**Exercise objective**:
List every line of the data below that contains the string "face", copying each such line in full. Case is significant.

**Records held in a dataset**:
=== Begin Enclosure ===
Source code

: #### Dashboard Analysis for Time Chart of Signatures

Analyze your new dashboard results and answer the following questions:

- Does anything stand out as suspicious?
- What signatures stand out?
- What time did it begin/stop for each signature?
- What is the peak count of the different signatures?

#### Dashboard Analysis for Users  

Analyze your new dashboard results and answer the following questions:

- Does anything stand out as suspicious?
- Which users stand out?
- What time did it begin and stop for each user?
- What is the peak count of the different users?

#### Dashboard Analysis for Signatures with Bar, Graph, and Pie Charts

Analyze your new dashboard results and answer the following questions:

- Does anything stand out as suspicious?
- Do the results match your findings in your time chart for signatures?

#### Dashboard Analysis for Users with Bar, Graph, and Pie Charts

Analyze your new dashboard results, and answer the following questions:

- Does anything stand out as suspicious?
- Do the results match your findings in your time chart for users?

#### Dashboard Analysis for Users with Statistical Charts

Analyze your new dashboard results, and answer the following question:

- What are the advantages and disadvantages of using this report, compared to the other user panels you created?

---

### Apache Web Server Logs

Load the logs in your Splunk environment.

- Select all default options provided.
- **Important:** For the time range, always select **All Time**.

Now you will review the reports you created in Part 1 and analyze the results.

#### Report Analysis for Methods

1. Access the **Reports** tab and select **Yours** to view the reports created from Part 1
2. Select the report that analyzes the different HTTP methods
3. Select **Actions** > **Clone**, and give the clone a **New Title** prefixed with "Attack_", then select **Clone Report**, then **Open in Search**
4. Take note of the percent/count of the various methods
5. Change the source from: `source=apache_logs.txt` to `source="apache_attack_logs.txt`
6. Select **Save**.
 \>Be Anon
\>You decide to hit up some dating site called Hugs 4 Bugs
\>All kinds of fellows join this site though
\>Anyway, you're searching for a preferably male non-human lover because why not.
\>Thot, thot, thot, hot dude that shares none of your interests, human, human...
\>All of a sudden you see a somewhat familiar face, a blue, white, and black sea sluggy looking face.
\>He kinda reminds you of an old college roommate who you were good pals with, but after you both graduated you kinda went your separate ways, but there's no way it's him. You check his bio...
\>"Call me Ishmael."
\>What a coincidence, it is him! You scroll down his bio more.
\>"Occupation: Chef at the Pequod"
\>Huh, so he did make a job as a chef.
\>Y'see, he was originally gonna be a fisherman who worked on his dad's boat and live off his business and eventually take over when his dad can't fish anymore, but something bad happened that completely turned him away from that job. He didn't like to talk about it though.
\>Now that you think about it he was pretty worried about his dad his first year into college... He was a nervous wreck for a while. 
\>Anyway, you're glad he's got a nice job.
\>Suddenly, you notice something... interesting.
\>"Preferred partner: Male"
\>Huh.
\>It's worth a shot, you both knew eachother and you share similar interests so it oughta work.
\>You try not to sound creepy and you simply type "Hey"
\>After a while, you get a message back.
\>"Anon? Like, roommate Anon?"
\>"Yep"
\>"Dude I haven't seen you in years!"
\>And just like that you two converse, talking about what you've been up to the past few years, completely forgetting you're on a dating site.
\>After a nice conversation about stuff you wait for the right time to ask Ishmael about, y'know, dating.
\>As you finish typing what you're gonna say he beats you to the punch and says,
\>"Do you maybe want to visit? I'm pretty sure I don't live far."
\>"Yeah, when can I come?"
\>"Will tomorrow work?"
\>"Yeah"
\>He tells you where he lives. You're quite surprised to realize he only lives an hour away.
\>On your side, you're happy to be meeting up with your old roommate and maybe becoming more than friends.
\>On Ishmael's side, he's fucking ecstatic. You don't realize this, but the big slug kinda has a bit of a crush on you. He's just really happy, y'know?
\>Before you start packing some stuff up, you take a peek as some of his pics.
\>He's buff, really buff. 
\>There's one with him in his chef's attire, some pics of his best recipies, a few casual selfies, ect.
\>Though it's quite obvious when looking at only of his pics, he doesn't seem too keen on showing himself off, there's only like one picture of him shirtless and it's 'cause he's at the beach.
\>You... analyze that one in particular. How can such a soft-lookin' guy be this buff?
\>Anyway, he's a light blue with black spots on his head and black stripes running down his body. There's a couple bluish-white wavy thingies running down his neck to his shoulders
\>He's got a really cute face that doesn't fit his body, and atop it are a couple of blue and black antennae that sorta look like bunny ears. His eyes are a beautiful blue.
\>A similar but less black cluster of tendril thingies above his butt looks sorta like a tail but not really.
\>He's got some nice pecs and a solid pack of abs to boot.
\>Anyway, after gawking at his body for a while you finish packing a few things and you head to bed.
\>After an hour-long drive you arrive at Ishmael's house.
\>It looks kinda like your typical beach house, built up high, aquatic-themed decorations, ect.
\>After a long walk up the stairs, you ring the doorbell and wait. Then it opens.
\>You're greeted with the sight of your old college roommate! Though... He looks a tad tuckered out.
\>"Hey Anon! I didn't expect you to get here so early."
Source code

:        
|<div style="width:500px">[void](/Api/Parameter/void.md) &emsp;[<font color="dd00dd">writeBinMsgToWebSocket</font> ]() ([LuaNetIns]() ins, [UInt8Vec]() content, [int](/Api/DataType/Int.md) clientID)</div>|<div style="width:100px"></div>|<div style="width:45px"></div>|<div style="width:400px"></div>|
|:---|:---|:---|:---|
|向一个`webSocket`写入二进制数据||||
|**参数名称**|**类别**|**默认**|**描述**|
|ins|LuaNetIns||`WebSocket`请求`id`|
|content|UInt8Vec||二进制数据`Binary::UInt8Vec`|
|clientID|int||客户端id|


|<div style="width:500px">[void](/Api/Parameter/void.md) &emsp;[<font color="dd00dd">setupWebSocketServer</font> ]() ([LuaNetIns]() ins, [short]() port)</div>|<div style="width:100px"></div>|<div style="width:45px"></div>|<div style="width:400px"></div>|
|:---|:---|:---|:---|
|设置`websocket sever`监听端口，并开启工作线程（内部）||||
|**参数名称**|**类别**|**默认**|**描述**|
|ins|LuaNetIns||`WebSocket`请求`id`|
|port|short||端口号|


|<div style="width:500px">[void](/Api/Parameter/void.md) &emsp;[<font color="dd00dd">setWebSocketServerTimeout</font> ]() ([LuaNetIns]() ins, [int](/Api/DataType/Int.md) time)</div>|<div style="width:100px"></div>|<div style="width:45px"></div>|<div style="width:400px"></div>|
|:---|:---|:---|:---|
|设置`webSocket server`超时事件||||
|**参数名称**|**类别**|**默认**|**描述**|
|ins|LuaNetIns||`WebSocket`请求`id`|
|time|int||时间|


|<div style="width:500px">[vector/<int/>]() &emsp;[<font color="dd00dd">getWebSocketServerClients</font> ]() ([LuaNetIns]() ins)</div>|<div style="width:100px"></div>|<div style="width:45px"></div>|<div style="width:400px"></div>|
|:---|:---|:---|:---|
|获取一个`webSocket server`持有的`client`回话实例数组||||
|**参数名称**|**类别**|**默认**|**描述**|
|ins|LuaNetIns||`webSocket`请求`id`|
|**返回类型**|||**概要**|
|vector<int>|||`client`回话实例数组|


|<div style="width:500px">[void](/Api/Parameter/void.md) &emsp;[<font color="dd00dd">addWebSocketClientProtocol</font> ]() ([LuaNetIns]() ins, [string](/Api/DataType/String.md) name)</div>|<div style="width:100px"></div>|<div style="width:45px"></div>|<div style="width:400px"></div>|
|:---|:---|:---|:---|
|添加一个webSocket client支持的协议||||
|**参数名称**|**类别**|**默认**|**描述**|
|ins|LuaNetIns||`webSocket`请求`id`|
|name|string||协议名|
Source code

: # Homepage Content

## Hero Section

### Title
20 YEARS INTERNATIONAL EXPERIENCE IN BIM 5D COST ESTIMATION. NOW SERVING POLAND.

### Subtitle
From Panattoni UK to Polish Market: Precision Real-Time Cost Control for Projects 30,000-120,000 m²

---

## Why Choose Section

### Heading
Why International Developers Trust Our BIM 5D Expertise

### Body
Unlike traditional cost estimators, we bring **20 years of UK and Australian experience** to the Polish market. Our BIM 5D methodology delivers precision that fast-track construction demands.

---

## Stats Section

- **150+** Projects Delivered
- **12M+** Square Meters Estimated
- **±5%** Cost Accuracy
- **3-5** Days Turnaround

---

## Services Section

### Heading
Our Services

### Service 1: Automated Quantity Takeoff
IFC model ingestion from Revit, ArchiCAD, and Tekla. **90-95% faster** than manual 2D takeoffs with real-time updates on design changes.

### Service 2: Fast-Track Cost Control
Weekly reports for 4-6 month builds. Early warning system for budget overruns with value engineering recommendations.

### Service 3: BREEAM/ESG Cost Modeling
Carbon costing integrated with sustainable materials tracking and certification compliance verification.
=== End Enclosure ===
**Solution to the problem**:
\>All of a sudden you see a somewhat familiar face, a blue, white, and black sea sluggy looking face.
\>He's got a really cute face that doesn't fit his body, and atop it are a couple of blue and black antennae that sorta look like bunny ears. His eyes are a beautiful blue.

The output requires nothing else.